Though the number of actual prospective home buyers with Facebook connections is only a fraction of all buyers in the Valley, their psychological effect on the market is unmistakable. In Palo Alto, in particular — which Mark Zuckerberg calls home –sellers are either keeping their homes off the market until the IPO or ramping up expectations. For the first quarter of 2012, according to BrokerMetrics, the median price of a single-family P.A. home went up 11%, whereas inventory declined 57%.
One broker, Michael Dreyfus, tells a story. He had a client with a house in Old Palo Alto — one of the town’s best neighborhoods (where Steve Jobs lived) — and advised the client a few months ago the house would likely sell between $2.8 million and $3 million. Thinking that too conservative, the client priced it at $3.5 million. The unexceptional 3,500-square-foot home sold two months later for nearly $3.9 million. “The locals are all gaga over Facebook and how much their houses are going to be worth,” Dreyfus says. “And they’re holding their houses off the market.”
That in turns generates an inventory problem, which drives prices up further. “Palo Alto Gold!” declared a post earlier this year on the website of Dreyfus’s boutique residential brokerage. “Every real estate agent in town has a long list of buyers and you can almost feel the preparation for a spring frenzy. The hordes of buyers are going to overwhelm our meager supply.”
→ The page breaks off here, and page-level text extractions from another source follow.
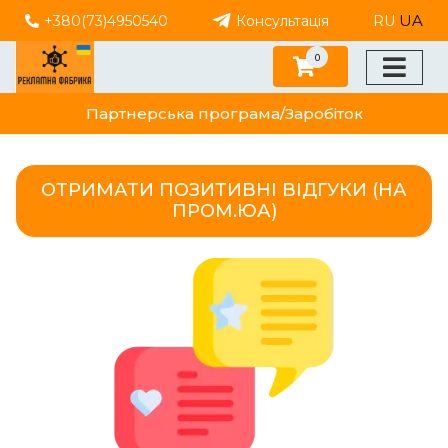
UA
+380(73)4950540
Консультація
RU
0
Партнерська програма/Заробіток
ОТРИМАТИ ПОЗИТИВНІ ВІДГУКИ (НА
ПРОМ.ЮА)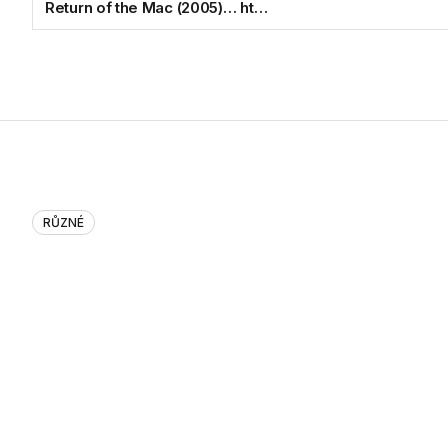
Return of the Mac (2005)… ht…
RŮZNÉ
Return of the Mac (2005)… ht…
10.08.2011
Tagy:
tweety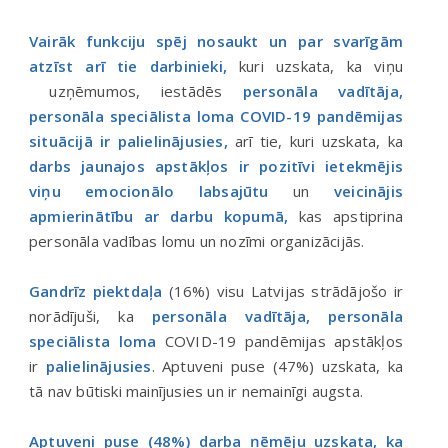
Vairāk funkciju spēj nosaukt un par svarīgām
atzīst arī tie darbinieki,
kuri uzskata, ka viņu
uzņēmumos, iestādēs
personāla vadītāja,
personāla speciālista loma COVID-19 pandēmijas
situācijā ir palielinājusies,
arī tie, kuri uzskata, ka
darbs jaunajos apstākļos ir pozitīvi ietekmējis
viņu emocionālo labsajūtu
un
veicinājis
apmierinātību ar darbu kopumā,
kas apstiprina
personāla vadības lomu un nozīmi organizācijās.
Gandrīz piektdaļa
(16%) visu Latvijas strādājošo ir
norādījuši, ka
personāla vadītāja, personāla
speciālista loma
COVID-19 pandēmijas apstākļos
ir
palielinājusies
. Aptuveni puse (47%) uzskata, ka
tā nav būtiski mainījusies un ir nemainīgi augsta.
Aptuveni puse (48%) darba ņēmēju uzskata, ka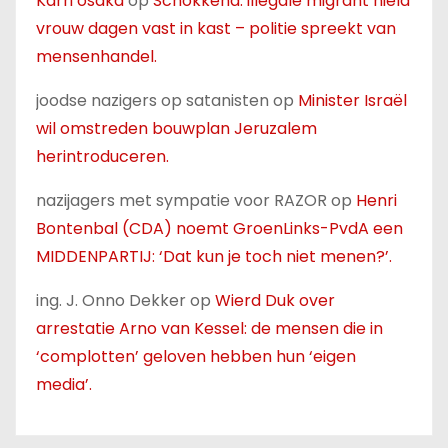
Karri osaka
op
Schokkend: illegale migrant hield
vrouw dagen vast in kast – politie spreekt van
mensenhandel.
joodse nazigers op satanisten
op
Minister Israël
wil omstreden bouwplan Jeruzalem
herintroduceren.
nazijagers met sympatie voor RAZOR
op
Henri
Bontenbal (CDA) noemt GroenLinks-PvdA een
MIDDENPARTIJ: ‘Dat kun je toch niet menen?’.
ing. J. Onno Dekker
op
Wierd Duk over
arrestatie Arno van Kessel: de mensen die in
‘complotten’ geloven hebben hun ‘eigen
media’.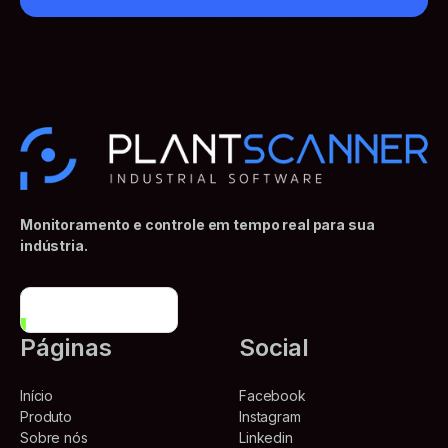
Monitoramento e controle em tempo real para sua
indústria.
Conheça mais
Páginas
Social
Início
Facebook
Produto
Instagram
Sobre nós
Linkedin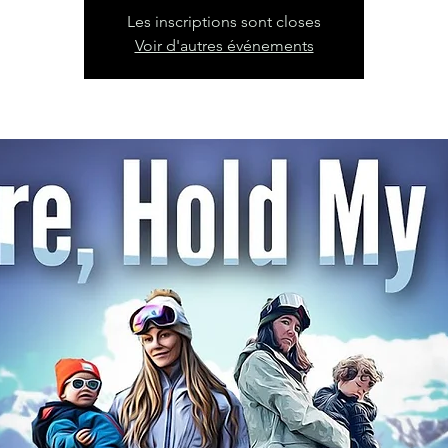
Les inscriptions sont closes
Voir d'autres événements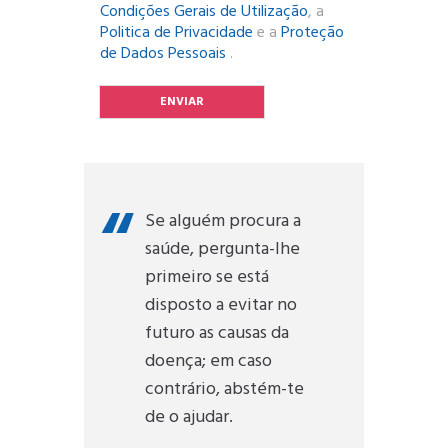
e
Condições Gerais de Utilização
, a
r
Politica de Privacidade
e a
Proteção
m
de Dados Pessoais
.
o
s
ENVIAR
d
e
U
t
i
l
Se alguém procura a
i
saúde, pergunta-lhe
z
a
primeiro se está
ç
disposto a evitar no
ã
o
futuro as causas da
*
doença; em caso
contrário, abstém-te
de o ajudar.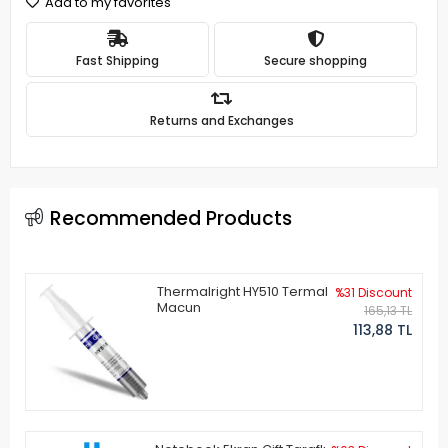
Add to my favorites
Fast Shipping
Secure shopping
Returns and Exchanges
Recommended Products
Thermalright HY510 Termal
%31 Discount
Macun
165,13 TL
113,88 TL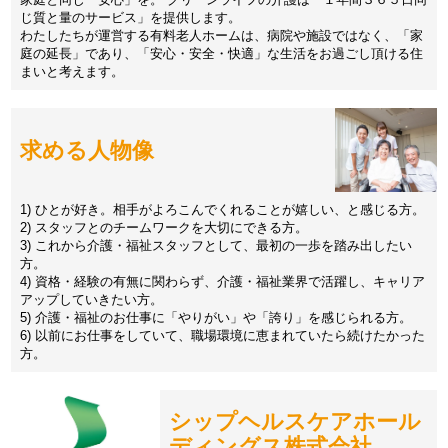
じ質と量のサービス」を提供します。
わたしたちが運営する有料老人ホームは、病院や施設ではなく、「家
庭の延長」であり、「安心・安全・快適」な生活をお過ごし頂ける住
まいと考えます。
求める人物像
1) ひとが好き。相手がよろこんでくれることが嬉しい、と感じる方。
2) スタッフとのチームワークを大切にできる方。
3) これから介護・福祉スタッフとして、最初の一歩を踏み出したい
方。
4) 資格・経験の有無に関わらず、介護・福祉業界で活躍し、キャリア
アップしていきたい方。
5) 介護・福祉のお仕事に「やりがい」や「誇り」を感じられる方。
6) 以前にお仕事をしていて、職場環境に恵まれていたら続けたかった
方。
シップヘルスケアホール
ディングス株式会社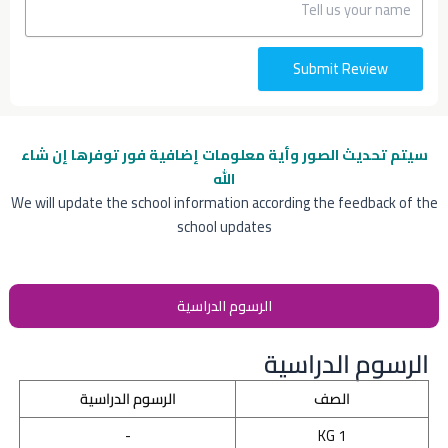
Submit Review
سيتم تحديث الصور وأية معلومات إضافية
فور توفرها إن شاء
الله
We will update the school information according the feedback of the
school updates
الرسوم الدراسية
الرسوم الدراسية
الصف
الرسوم الدراسية
-
KG 1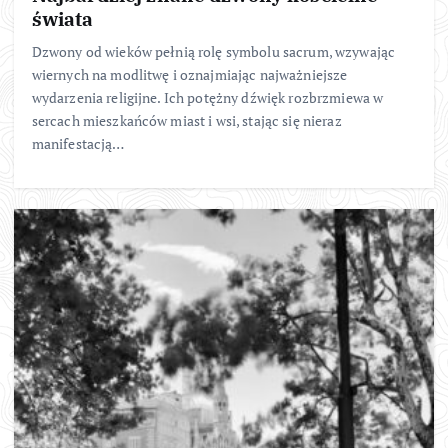
świata
Dzwony od wieków pełnią rolę symbolu sacrum, wzywając
wiernych na modlitwę i oznajmiając najważniejsze
wydarzenia religijne. Ich potężny dźwięk rozbrzmiewa w
sercach mieszkańców miast i wsi, stając się nieraz
manifestacją…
But if the Facebook offering doesn’t perform as well as expected — and this week the company reported revenues were down — then the housing market could face “a great big crash,” according to Dreyfus. If the homeowners who are now waiting put their homes on the market anyway, worried over further declines, the market would go down more. If that happened, it could be the sign that the long-prognosticated bubble in the Valley may finally have appeared — and burst.
The Facebook effect may be creating another burgeoning phenomenon around the Valley: secret sales. The Multiple Listing Service (MLS) has always been the mainstream way to sell your house in the U.S. But many wealthy homeowners don’t want FOR SALE signs up on the front lawns or their addresses in public brokerage listings—or photos online of the master bedroom. So some brokers bypass MLS and use their own contacts to hunt for possible buyers. “Pssst…Have I got a house for you!” reads a recent unironically intended headline in the Palo Alto Weekly, The story comes complete with unprivate photos of that lovely 7,732-square-foot Colonial not far from Zuck’s new place (“just under $9 million”!) or the 1929 Mediterranean for $11.5 million just across the street from Jobs’s house.
One estate currently for sale by Dreyfus is on the private market for what he says will be the most expensive ever sold in Palo Alto — more than a record $15 million. He might want to tell you more about it, but he can’t. Even the price is private.